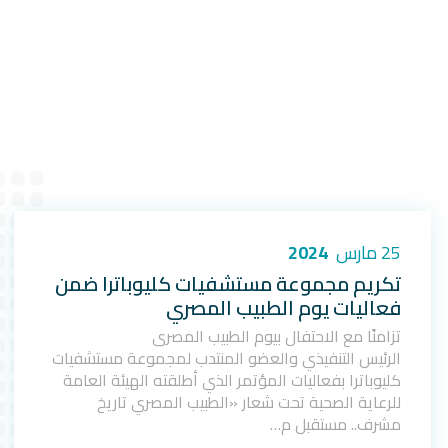
25 مارس
2024
تكريم مجموعة مستشفيات كليوباترا ضمن
فعاليات يوم الطبيب المصري
تزامنًا مع الاحتفال بيوم الطبيب المصري
الرئيس التنفيذي والعضو المنتدب لمجموعة مستشفيات
كليوباترا بفعاليات المؤتمر الذي أطلقته الهيئة العامة
للرعاية الصحية تحت شعار «الطبيب المصري تاريخ
مشرف.. مستقبل م…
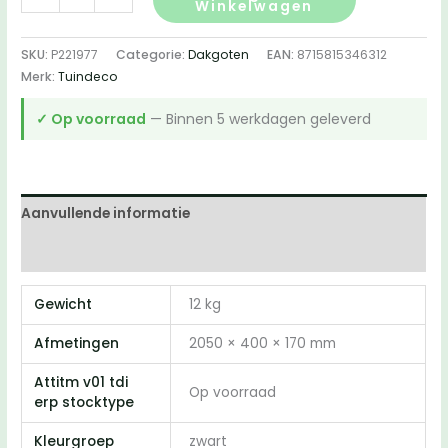
Winkelwagen
compleet
was:
is:
zwart
SKU:
P221977
Categorie:
Dakgoten
EAN:
8715815346312
€297.00.
€272.00.
gecoat
Merk:
Tuindeco
-
125
✓ Op voorraad
— Binnen 5 werkdagen geleverd
mm
-
1
zijde
Aanvullende informatie
400
Beoordelingen (0)
cm
aantal
Gewicht
12 kg
Afmetingen
2050 × 400 × 170 mm
Attitm v01 tdi
Op voorraad
erp stocktype
Kleurgroep
zwart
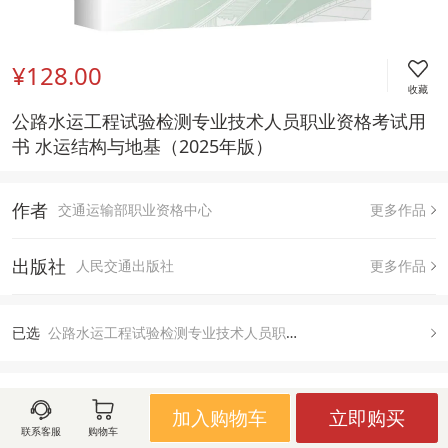
¥128.00
收藏
公路水运工程试验检测专业技术人员职业资格考试用
书 水运结构与地基（2025年版）
作者
交通运输部职业资格中心
更多作品
出版社
人民交通出版社
更多作品
已
选
公路水运工程试验检测专业技术人员职业资格考试用书 水运结构与地基（2025年版）, 默认
送至  
北京 北京市 朝阳区
加入购物车
立即购买
有货
联系客服
购物车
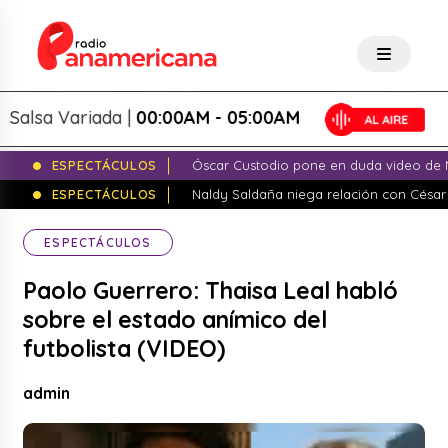
lsa Variada |
00:00AM - 05:00AM
ESPECTÁCULOS
Óscar Custodio pone en duda video de N
ESPECTÁCULOS
Naldy Saldaña niega relación con César
ESPECTÁCULOS
Paolo Guerrero: Thaisa Leal habló
sobre el estado anímico del
futbolista (VIDEO)
admin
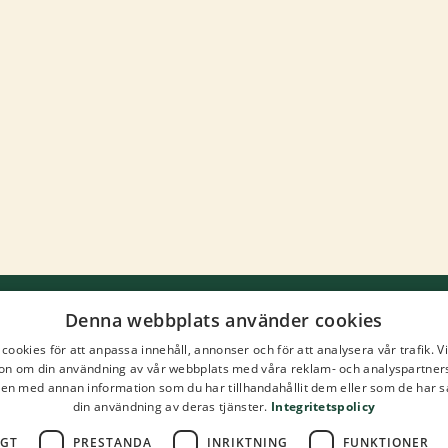
Denna webbplats använder cookies
Kontakta oss
cookies för att anpassa innehåll, annonser och för att analysera vår trafik. V
on om din användning av vår webbplats med våra reklam- och analyspartner
n med annan information som du har tillhandahållit dem eller som de har s
Skolmatsakademin
din användning av deras tjänster.
Integritetspolicy
C/o Rise Reasearch Institutes of Swede
IGT
PRESTANDA
INRIKTNING
FUNKTIONER
Jordbruk och livsmedel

▶ [Task to complete] Starting from the records above, copy each line where the string "الطبيب" is found.

▶ [Answer for this exercise]
فعاليات يوم الطبيب المصري
تزامنًا مع الاحتفال بيوم الطبيب المصري
للرعاية الصحية تحت شعار «الطبيب المصري تاريخ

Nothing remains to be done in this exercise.